Because the only way for the early explorers to approach the Antarctic continent was by ship, all of the historic sites that we work on are situated on the coast.  And because the landscape surrounding these sites consists mostly of extremely rough and rocky volcanic cliffs, the easiest way to travel around Ross Island is on the sea ice.  All of Antarctica is surrounded for most of the year by a wide belt of pack ice that forms, grows and shrinks depending on the season.  When this ice is thick enough (usually in late winter, spring and early summer) we are able to walk, drive and even camp on it, but it takes a little bit of work to make sure that it is safe to do so.  We have special drills and measuring tapes that we use to figure out if the ice is thick enough to travel on, and we are constantly monitoring the sometimes sizeable cracks that form in it to ensure that they are safe to cross.  We establish routes that are known to be safe to travel on, and mark out designated ice ‘roads’.
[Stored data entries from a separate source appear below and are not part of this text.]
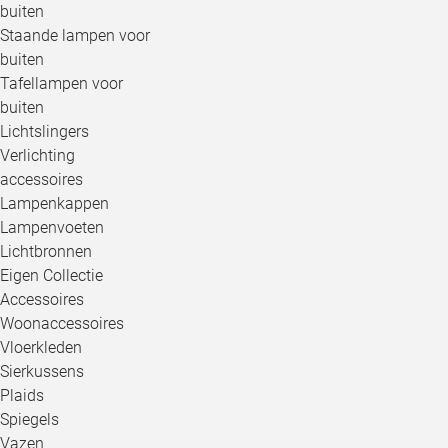
buiten
Staande lampen voor
buiten
Tafellampen voor
buiten
Lichtslingers
Verlichting
accessoires
Lampenkappen
Lampenvoeten
Lichtbronnen
Eigen Collectie
Accessoires
Woonaccessoires
Vloerkleden
Sierkussens
Plaids
Spiegels
Vazen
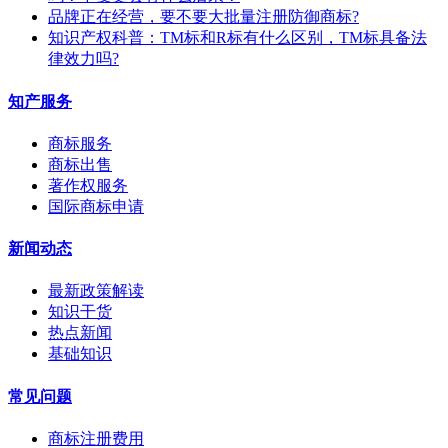
​品牌正在经营，要不要大批量注册防御商标?
知识产权科普：TM标和R标有什么区别，TM标具备法
律效力吗?
知产服务
商标服务
商标出售
著作权服务
国际商标申请
新闻动态
最新政策解读
知识干货
热点新闻
基础知识
常见问题
商标注册费用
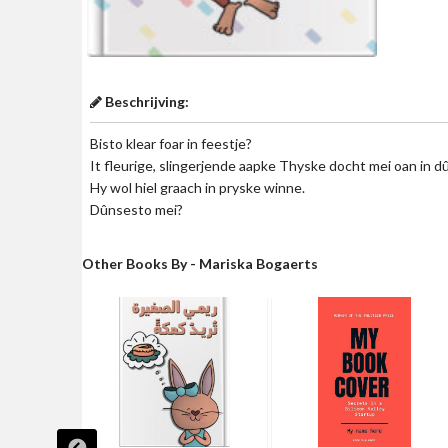
Beschrijving:
Bisto klear foar in feestje?
It fleurige, slingerjende aapke Thyske docht mei oan in d
Hy wol hiel graach in pryske winne.
Dûnsesto mei?
Other Books By - Mariska Bogaerts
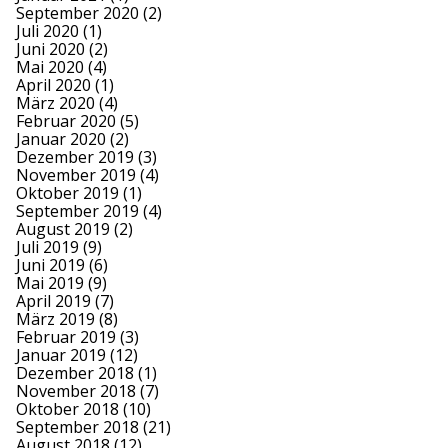
September 2020
(2)
Juli 2020
(1)
Juni 2020
(2)
Mai 2020
(4)
April 2020
(1)
März 2020
(4)
Februar 2020
(5)
Januar 2020
(2)
Dezember 2019
(3)
November 2019
(4)
Oktober 2019
(1)
September 2019
(4)
August 2019
(2)
Juli 2019
(9)
Juni 2019
(6)
Mai 2019
(9)
April 2019
(7)
März 2019
(8)
Februar 2019
(3)
Januar 2019
(12)
Dezember 2018
(1)
November 2018
(7)
Oktober 2018
(10)
September 2018
(21)
August 2018
(12)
Where the ice crashes into the shoreline, numerous tide cracks form, and we have to be especially careful when moving across these as they can change significantly throughout the course of even a single day, and a wrong step can result in an accidental swim!  Because the sea ice is really just the ocean in frozen form, it too is affected by the tides and currents, and often gets pushed towards the shoreline in bays, coves and other restricted areas.   In these areas, the pressure of the ice being pushed against the static shoreline forces it to crest up into fantastic formations called pressure ridges.  The ridges get more and more pronounced as the ice gets pushed shorewards, and you can often hear the creaking and groaning of the ice getting forced upwards.  We often go for walks between the ridges in the evenings when the sunlight is low and shining brilliantly off the ridges, and they are without a doubt one of my favourite things about living in Antarctica.
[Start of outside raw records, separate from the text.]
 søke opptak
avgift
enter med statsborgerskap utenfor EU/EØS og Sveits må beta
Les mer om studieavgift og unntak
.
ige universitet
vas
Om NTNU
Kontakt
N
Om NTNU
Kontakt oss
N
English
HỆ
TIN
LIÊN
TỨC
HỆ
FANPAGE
The warm summer weather causes the pressure ridges as well as the rest of the sea ice to weaken considerably, and all of the ice eventually breaks out leaving only open water where once there seemed to be solid ground.  At that point we can travel only on the ‘hard’ (as the land around here is called), or by helicopter.  The open water can sometimes last for months, but at times it may only be a couple of hours before new ice forms and the pack moves back in for the following year!  It is never dull living in such close proximity to such a dynamic surface, and the sea ice never ceases to amaze me!